ACTIVITY: Could you render every line in the rows below as a numbered list, skipping any blank lines?

[DATASET ENTRIES — start]

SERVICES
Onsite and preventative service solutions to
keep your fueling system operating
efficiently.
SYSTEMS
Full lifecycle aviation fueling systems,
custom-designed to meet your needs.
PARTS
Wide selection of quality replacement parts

[DATASET ENTRIES — finish]

ANSWER SECTION:
1. SERVICES
2. Onsite and preventative service solutions to
3. keep your fueling system operating
4. efficiently.
5. SYSTEMS
6. Full lifecycle aviation fueling systems,
7. custom-designed to meet your needs.
8. PARTS
9. Wide selection of quality replacement parts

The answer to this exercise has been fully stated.